**Material for the task:**
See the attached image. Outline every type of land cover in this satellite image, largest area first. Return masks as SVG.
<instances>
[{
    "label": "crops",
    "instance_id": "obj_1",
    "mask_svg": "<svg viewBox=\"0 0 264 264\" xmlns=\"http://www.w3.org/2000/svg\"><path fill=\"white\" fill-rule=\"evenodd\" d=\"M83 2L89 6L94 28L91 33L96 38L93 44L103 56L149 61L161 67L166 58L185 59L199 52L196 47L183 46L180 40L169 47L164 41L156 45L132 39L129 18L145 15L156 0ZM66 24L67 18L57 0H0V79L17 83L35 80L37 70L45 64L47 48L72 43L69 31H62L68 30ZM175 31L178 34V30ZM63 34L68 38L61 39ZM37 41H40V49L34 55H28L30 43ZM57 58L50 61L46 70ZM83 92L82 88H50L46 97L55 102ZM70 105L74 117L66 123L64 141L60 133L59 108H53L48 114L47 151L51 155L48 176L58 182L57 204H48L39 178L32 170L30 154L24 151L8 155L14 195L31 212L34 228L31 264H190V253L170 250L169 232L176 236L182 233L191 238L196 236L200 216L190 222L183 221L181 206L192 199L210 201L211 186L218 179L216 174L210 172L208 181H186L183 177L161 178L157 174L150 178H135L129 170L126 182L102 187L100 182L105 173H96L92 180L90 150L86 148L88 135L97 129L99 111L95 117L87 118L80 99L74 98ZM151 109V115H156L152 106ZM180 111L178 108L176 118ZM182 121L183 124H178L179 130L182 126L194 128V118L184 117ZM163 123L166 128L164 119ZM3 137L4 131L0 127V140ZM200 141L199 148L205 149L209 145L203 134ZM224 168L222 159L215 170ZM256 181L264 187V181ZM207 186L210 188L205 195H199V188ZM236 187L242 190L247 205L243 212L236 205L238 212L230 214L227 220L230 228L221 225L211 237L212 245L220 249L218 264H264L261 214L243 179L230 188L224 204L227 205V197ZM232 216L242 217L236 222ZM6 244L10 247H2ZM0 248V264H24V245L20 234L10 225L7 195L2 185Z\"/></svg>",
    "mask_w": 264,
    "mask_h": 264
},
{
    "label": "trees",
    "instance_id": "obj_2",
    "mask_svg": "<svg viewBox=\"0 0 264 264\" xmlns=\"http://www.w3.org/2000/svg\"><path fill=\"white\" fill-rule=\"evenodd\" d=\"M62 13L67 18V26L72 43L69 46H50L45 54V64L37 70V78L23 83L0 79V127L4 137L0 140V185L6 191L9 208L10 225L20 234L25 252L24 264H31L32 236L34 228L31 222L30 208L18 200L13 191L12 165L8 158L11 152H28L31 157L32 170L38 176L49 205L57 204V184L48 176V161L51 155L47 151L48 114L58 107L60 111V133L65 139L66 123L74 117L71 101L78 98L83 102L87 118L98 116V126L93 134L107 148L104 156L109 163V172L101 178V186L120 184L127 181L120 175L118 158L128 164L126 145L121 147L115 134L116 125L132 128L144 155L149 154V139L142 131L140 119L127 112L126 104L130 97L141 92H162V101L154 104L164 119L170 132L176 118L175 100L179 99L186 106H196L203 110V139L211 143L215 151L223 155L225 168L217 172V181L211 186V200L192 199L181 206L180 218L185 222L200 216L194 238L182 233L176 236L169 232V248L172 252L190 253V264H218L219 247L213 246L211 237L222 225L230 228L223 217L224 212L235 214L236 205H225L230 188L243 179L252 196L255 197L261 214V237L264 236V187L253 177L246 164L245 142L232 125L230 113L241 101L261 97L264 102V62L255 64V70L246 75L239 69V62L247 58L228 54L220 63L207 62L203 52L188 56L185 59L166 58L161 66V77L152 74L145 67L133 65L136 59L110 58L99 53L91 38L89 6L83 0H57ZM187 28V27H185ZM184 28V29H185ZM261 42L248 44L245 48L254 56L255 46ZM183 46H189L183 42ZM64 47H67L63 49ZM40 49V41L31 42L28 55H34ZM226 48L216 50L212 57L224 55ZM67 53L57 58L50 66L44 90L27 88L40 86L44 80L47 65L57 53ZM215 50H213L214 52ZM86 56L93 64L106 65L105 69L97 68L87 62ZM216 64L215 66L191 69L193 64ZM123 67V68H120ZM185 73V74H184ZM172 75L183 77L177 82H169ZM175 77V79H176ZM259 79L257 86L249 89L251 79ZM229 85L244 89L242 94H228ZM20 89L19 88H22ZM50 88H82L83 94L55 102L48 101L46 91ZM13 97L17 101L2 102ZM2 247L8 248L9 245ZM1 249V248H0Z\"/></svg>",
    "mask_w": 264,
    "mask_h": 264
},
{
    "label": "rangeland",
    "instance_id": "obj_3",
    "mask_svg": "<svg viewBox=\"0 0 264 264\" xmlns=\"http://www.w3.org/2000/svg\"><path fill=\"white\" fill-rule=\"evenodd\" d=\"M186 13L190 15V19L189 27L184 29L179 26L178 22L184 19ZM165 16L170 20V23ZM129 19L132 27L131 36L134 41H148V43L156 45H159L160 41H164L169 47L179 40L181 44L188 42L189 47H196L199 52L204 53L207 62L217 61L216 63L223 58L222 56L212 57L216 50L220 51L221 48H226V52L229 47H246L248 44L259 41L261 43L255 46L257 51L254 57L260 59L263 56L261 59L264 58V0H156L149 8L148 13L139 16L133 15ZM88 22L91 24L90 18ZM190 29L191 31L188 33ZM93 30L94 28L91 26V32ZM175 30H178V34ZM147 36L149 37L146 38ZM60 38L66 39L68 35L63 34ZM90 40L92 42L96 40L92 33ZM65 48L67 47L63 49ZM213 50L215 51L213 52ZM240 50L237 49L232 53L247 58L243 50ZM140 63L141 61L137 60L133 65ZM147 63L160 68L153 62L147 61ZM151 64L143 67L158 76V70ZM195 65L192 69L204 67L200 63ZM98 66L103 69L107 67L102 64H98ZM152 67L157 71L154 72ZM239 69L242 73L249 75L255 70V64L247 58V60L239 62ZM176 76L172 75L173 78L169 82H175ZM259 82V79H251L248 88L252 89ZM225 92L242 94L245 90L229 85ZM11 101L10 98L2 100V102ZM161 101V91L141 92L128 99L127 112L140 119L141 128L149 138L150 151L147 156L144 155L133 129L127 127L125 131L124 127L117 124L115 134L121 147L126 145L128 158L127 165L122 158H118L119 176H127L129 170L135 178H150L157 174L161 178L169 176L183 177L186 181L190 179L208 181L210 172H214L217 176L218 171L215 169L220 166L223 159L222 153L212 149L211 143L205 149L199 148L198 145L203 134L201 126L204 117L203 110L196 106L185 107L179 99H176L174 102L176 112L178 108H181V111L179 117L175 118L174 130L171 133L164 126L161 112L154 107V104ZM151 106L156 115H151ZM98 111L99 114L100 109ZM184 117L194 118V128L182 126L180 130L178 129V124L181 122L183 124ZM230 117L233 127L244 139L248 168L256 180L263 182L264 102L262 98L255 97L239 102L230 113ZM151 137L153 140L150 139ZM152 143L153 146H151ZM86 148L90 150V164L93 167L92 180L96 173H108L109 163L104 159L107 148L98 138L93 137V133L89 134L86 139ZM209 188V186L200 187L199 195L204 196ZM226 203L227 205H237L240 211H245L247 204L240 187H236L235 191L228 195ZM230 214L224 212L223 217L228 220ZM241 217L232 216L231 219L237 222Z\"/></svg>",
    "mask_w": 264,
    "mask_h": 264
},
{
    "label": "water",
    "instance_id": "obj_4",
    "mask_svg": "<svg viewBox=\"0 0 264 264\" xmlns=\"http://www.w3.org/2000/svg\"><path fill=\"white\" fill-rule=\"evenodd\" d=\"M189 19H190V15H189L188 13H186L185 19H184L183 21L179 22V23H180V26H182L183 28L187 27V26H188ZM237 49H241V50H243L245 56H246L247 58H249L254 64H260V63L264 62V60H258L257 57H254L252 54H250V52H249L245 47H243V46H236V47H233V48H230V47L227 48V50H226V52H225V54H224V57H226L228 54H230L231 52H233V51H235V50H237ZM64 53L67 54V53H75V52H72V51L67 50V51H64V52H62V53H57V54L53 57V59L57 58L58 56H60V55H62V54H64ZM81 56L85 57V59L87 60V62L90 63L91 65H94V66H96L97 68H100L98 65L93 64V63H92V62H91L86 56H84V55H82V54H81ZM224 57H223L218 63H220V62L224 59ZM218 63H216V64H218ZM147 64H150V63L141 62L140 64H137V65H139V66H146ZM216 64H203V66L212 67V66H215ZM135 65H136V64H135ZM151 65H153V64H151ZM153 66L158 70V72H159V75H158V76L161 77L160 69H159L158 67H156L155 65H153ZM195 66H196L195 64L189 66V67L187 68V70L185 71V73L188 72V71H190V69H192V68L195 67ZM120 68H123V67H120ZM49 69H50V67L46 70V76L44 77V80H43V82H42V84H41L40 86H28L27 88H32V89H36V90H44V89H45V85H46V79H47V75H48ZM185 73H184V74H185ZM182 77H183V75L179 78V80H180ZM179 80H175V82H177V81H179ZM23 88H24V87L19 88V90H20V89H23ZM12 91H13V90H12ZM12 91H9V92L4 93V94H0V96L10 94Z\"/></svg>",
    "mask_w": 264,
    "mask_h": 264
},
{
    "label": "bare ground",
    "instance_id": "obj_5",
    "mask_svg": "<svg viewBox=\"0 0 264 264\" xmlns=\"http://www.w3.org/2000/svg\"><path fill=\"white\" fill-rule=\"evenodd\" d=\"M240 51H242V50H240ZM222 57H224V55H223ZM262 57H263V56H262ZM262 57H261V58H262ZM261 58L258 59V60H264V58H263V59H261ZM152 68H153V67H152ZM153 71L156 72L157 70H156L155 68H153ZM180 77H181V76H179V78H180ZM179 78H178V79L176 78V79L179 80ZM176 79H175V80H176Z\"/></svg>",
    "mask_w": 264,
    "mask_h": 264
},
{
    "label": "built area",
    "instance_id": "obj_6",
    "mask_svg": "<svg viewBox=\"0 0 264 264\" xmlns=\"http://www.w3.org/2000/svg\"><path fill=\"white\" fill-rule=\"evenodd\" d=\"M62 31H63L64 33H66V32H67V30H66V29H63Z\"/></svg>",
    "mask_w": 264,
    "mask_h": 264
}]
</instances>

**Your objective:** Copy out every line of the data above that contains the string "label".

**The solution:**
    "label": "crops",
    "label": "trees",
    "label": "rangeland",
    "label": "water",
    "label": "bare ground",
    "label": "built area",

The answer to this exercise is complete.